Le point de départ a été, comme pour beaucoup de chercheurs, le cadre des hypothèses énoncées par André Leroi-Gourhan. Mais, depuis 1958, date de la publication de ses grands articles fondateurs (Leroi-Gourhan, 1958), et depuis la publication de Préhistoire de l’art occidental (Leroi-Gourhan, 1965), l’inventaire des cavernes paléolithiques s’est considérablement enrichi. En particulier, il s’est augmenté de grandes cavités, au riche décor pariétal rapportable au début du Paléolithique supérieur.
Chaque grotte a révélé sa propre originalité ; l’inventaire des thèmes animaux s’est accru ; les associations animales dominantes sont plus différenciées ; le style des représentations les plus anciennes apparaût plus clairement. Au point que certains chercheurs considèrent que toutes les hypothèses énoncées par André Leroi-Gourhan relèvent d’un passé révolu. Cependant, nos études en Périgord et aux environs nous ont conduits plus à confirmer et à élargir ces conclusions, qu’à les contredire.

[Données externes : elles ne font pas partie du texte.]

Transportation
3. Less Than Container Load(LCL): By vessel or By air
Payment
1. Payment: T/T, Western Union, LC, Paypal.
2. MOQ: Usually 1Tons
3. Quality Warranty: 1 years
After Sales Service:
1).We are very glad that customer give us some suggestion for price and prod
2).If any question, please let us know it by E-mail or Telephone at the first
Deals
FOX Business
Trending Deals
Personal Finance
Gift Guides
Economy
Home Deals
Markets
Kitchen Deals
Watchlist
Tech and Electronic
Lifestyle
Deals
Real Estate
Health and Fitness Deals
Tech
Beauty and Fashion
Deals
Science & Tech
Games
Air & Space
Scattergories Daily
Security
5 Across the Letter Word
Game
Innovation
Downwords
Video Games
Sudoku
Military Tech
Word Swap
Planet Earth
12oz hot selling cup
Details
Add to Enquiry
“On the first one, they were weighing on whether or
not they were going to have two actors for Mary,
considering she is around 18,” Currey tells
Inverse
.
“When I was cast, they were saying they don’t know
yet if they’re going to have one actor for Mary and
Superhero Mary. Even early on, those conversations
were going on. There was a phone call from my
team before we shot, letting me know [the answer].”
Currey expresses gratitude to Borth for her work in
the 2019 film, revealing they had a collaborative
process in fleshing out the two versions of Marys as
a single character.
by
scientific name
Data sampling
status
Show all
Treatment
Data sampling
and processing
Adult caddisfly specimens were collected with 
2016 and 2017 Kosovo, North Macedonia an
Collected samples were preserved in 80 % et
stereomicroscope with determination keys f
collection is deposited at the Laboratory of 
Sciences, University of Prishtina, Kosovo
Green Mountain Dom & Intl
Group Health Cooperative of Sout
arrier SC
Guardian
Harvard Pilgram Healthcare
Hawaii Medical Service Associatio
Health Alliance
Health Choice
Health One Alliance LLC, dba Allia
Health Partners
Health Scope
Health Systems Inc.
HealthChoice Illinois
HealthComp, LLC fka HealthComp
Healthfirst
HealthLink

Les études des grottes toutes proches de Pair-non-Pair (Gironde), de Gargas (Hautes- Pyrénées), celles des grottes du Lot (en particulier Pech-Merle, Cougnac et Roucadour), la découverte de la grotte Chauvet (Ardèche) et celle de la grotte gravettienne de Cussac (Le Buisson-de-Cadouin) apportent un enrichissement considérable et une assise solide à la connaissance de l’art pré-Magdalénien et ont permis une meilleure prise en compte des multiples observations effectuées dans les abris aurignaciens des environs des Eyzies et dans les grottes archaïques d’Aquitaine. Petit à petit, le puzzle se met en place.